Exercise requirements:
Nothing but a number is needed: the count of lines below that include "semesterboende".
Records to use: Begin
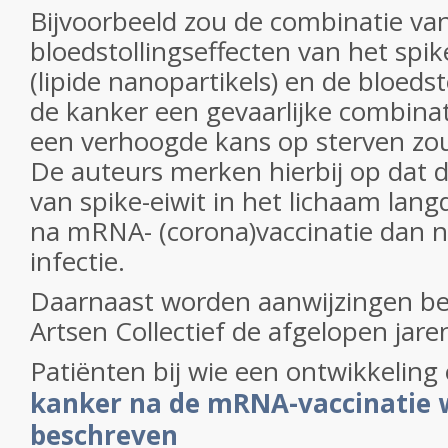
Bijvoorbeeld zou de combinatie va
bloedstollingseffecten van het spik
(lipide nanopartikels) en de bloeds
de kanker een gevaarlijke combinat
een verhoogde kans op sterven zo
De auteurs merken hierbij op dat 
van spike-eiwit in het lichaam lang
na mRNA- (corona)vaccinatie dan n
infectie.
Daarnaast worden aanwijzingen b
Artsen Collectief de afgelopen jare
Patiënten bij wie een ontwikkeling
kanker na de mRNA-vaccinatie
beschreven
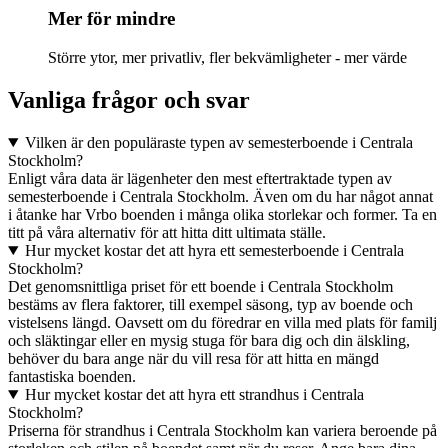
Mer för mindre
Större ytor, mer privatliv, fler bekvämligheter - mer värde
Vanliga frågor och svar
Vilken är den populäraste typen av semesterboende i Centrala
Stockholm?
Enligt våra data är lägenheter den mest eftertraktade typen av
semesterboende i Centrala Stockholm. Även om du har något annat
i åtanke har Vrbo boenden i många olika storlekar och former. Ta en
titt på våra alternativ för att hitta ditt ultimata ställe.
Hur mycket kostar det att hyra ett semesterboende i Centrala
Stockholm?
Det genomsnittliga priset för ett boende i Centrala Stockholm
bestäms av flera faktorer, till exempel säsong, typ av boende och
vistelsens längd. Oavsett om du föredrar en villa med plats för familj
och släktingar eller en mysig stuga för bara dig och din älskling,
behöver du bara ange när du vill resa för att hitta en mängd
fantastiska boenden.
Hur mycket kostar det att hyra ett strandhus i Centrala
Stockholm?
Priserna för strandhus i Centrala Stockholm kan variera beroende på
Records to use: End
Written response:
3